Para notaris saat itu tidak mempunyai kebebasan dalam menjalankan jabatannya dikarenakan
mereka juga merupakan pegawai Oost Ind. Compagnie. Setelah pengangkatan Melchior Kerche
sebagai notaris pada tahun 1620, jumlah notaris terus bertambah, walaupun lambat karena
disesuaikan dengan kebutuhan pada waktu itu.

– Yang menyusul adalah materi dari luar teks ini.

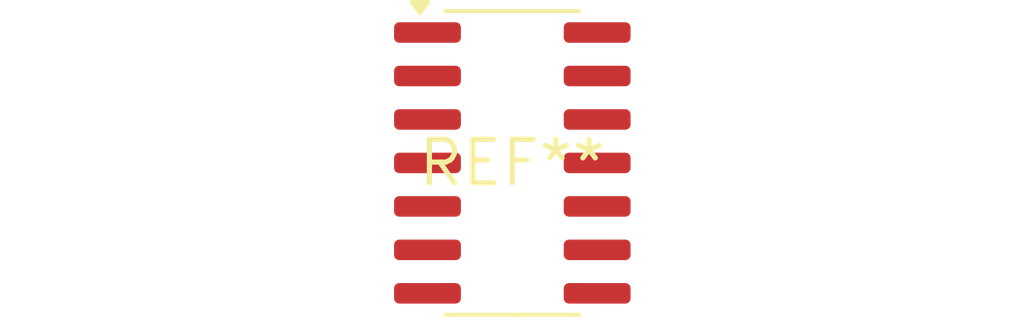
<source format=kicad_pcb>
(kicad_pcb (version 20240108) (generator pcbnew)

  (general
    (thickness 1.6)
  )

  (paper "A4")
  (layers
    (0 "F.Cu" signal)
    (31 "B.Cu" signal)
    (32 "B.Adhes" user "B.Adhesive")
    (33 "F.Adhes" user "F.Adhesive")
    (34 "B.Paste" user)
    (35 "F.Paste" user)
    (36 "B.SilkS" user "B.Silkscreen")
    (37 "F.SilkS" user "F.Silkscreen")
    (38 "B.Mask" user)
    (39 "F.Mask" user)
    (40 "Dwgs.User" user "User.Drawings")
    (41 "Cmts.User" user "User.Comments")
    (42 "Eco1.User" user "User.Eco1")
    (43 "Eco2.User" user "User.Eco2")
    (44 "Edge.Cuts" user)
    (45 "Margin" user)
    (46 "B.CrtYd" user "B.Courtyard")
    (47 "F.CrtYd" user "F.Courtyard")
    (48 "B.Fab" user)
    (49 "F.Fab" user)
    (50 "User.1" user)
    (51 "User.2" user)
    (52 "User.3" user)
    (53 "User.4" user)
    (54 "User.5" user)
    (55 "User.6" user)
    (56 "User.7" user)
    (57 "User.8" user)
    (58 "User.9" user)
  )

  (setup
    (pad_to_mask_clearance 0)
    (pcbplotparams
      (layerselection 0x00010fc_ffffffff)
      (plot_on_all_layers_selection 0x0000000_00000000)
      (disableapertmacros false)
      (usegerberextensions false)
      (usegerberattributes false)
      (usegerberadvancedattributes false)
      (creategerberjobfile false)
      (dashed_line_dash_ratio 12.000000)
      (dashed_line_gap_ratio 3.000000)
      (svgprecision 4)
      (plotframeref false)
      (viasonmask false)
      (mode 1)
      (useauxorigin false)
      (hpglpennumber 1)
      (hpglpenspeed 20)
      (hpglpendiameter 15.000000)
      (dxfpolygonmode false)
      (dxfimperialunits false)
      (dxfusepcbnewfont false)
      (psnegative false)
      (psa4output false)
      (plotreference false)
      (plotvalue false)
      (plotinvisibletext false)
      (sketchpadsonfab false)
      (subtractmaskfromsilk false)
      (outputformat 1)
      (mirror false)
      (drillshape 1)
      (scaleselection 1)
      (outputdirectory "")
    )
  )

  (net 0 "")

  (footprint "SOIC-14_3.9x8.7mm_P1.27mm" (layer "F.Cu") (at 0 0))

)

</source>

Peraturan-peraturan lama dibidang notariat yang berasal dari Republiek der Vereenidge
Nederlanden tetap berlaku dan bahkan setelah berakhirnya kekuasaan Inggris di Indonesia, sampai
dengan tahun 1822. Ventoswet yang diberlakukan di Belanda tidak pernah dinyatakan berlaku di
Indonesia, sehingga yang berlaku di Indonesia adalah peraturan-peraturan lama dari Republiek der
Vereenidge Nederlanden. Di tahun 1822, dikeluarkan “Instructie voor de notarissen in Indonesia”
(Stb. No. 11), dimana isi dari peraturan tidak lain merupakan resume dari peraturan-peraturan yang
ada sebelumnya. Oleh karenanya pada tahun 1860, diundangkanlah Peraturan Jabatan Notaris
(Notaris Reglement) yang dikenal sekarang ini pada tanggal 26 Januari 1860 (Stb. No. 3) mulai
berlaku. Dengan diundangkannya “Notaris Reglement” ini maka diletakkanlah dasar yang kuat bagi
pelembagaan notariat di Indonesia.

Pada saat Indonesia merdeka , di Indonesia banyak terjadi kekosongan jabatan notaris di Indonesia
karena pada saat itu notaris di Batavia kebanyakan adalah orang Belanda yang memilih kembali ke
negara asalnya. Untuk mengisi kekosongan tersebut, maka lowongan-lowongan yang ada diisi oleh
wakil-wakil notaris atau pejabat yang ada, yaitu orang yang paham tentang hukum atau berasal dari
lingkungan peradilan. Siapapun yang dianggap mengetahui atau paham dengan hukum, diberikan
kesempatan untuk menempuh pendidikan notaris.

Perubahan Peraturan Jabatan Notaris Stbl. 1860 No. 3 terus berlaku walaupun Indonesia telah
merdeka, sampai dengan diundangkannya UU No. 30 Tahun 2004 tentang Jabatan Notaris. Undang-
undang ini mengatur secara rinci tentang jabatan umum yang dijabat oleh Notaris, sehingga akta
otentik yang dibuat atau dihadapan notaris mampu menjamin kepastian, ketertiban dan
perlindungan hukum. Akta Notaris sebagai akta otentik merupakan alat bukti tertulis yang memliki
kekuatan pembutian yang kuat dan sempurna, sehingga Notaris dlaam melakukan pembuatan
aktanya harus mengacu kepada peraturan perundang-undangan.